Почему-то все думают, что медвежья охота – это когда ты охотишься на медведя. А у меня как-то все наоборот: сам на медведей почти никогда не охотился, в основном медведи охотились на меня. И за сорок лет скитаний по диким местам таких печальных случаев накопилось порядком. Повезло, можно сказать.
Не то чтобы медведям в нашей большой и красивой стране вообще нечего было делать, кроме как охотиться на людей. Но что-то в этом есть. Медвежье население у нас очень большое, людское, пожалуй, еще больше, и когда эти два вида пересекаются, кончается все не всегда так мирно, как в цирке на Цветном бульваре. Как говорил мой друг-хохол, «могуть быть жертвы».
Это не я один заметил. Когда бродишь по диким российским просторам, практически у каждого редкого встречного есть в запасе пара забавных медвежьих историй, которыми он тебя непременно угостит. Особенно если путешествуешь в компании дамы, до судорог боящейся животных крупнее мыши. Или мельче. Не говоря о мышах как таковых. Тут уж рассказчик входит в полный раж.

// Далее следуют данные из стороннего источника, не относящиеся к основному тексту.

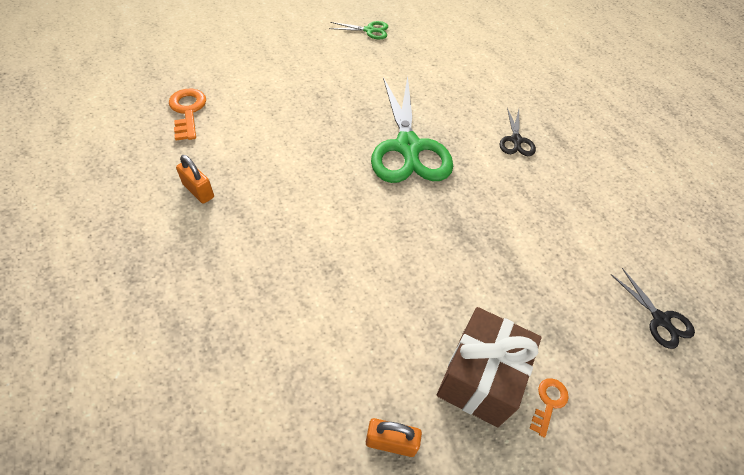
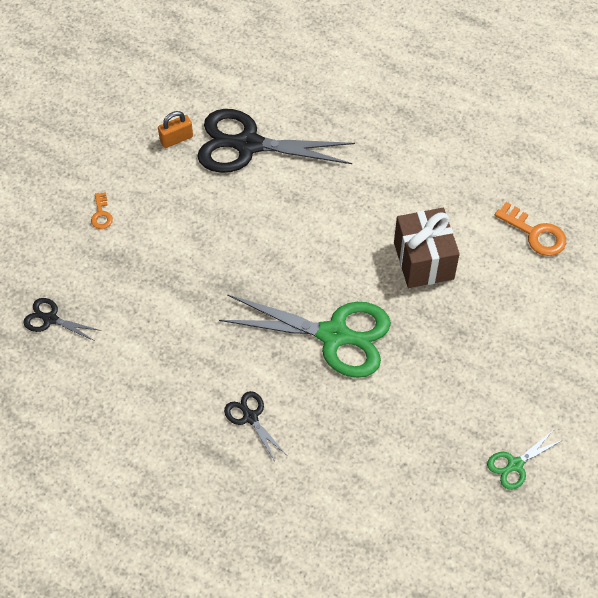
camera: 145 degrees right, 5 degrees up
(198, 191) = (437, 183): orange padlock -> none
(317, 363) = (248, 145): none -> black scissors
(408, 147) = (334, 335): green scissors -> green scissors turned 150 degrees clockwise
(479, 378) = (150, 200): brown gift -> brown gift (423, 260)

Где-то в тундре далеко за Воркутой, на Каре, если быть точным, набрел на нашу стоянку один мужик. Неподалеку от нашей палатки, на галке, он рассомтрел понятные нам обоим следы и принялся расписывать моей, тогда горячо любимой, супруге про своего кореша-морячка, который тоже пошел в тундру по ягоды и где-то сцепился с медведем, или медведь с ним, не знаю уж, чего они там не поделили. Морячок оказался не промах и спасся тем, что перехватил медведю сонную артерию обыкновенным складным ножом, кажется, «рысью». Это еще ничего, но наш новый знакомец был настоящий народный сказитель, знал, что весь смак – в деталях, и изложил очень подробно, как и что медведь разворотил тому морячку до его победного взмаха ножиком. Полный каталог изобразил.
Жена, коей в Москве была обещана мирная обильная рыбалка на тихой безлюдной речке, восприняла все это, скажем так, очень живо. Тем более что мне и так уже приходилось объяснять некие внушительных размеров следы, находимые по утрам вокруг нашей палатки, и отвечать на разные вопросы: А почему этот застенчивый ранний гость ходит босиком в разгар арктического лета? А почему у него такие длинные пальцы на ногах и даже вроде бы когти? Не жизнь, а сказка про Красную Шапочку. Но это уже совсем другая история. Как-нибудь расскажу.
У меня тоже есть любимая медвежья бывальщина, в которой я фигурирую в несколько более благоприятном свете, чем в других, несколько более печальных эпизодах. Хотя и тут все небесспорно.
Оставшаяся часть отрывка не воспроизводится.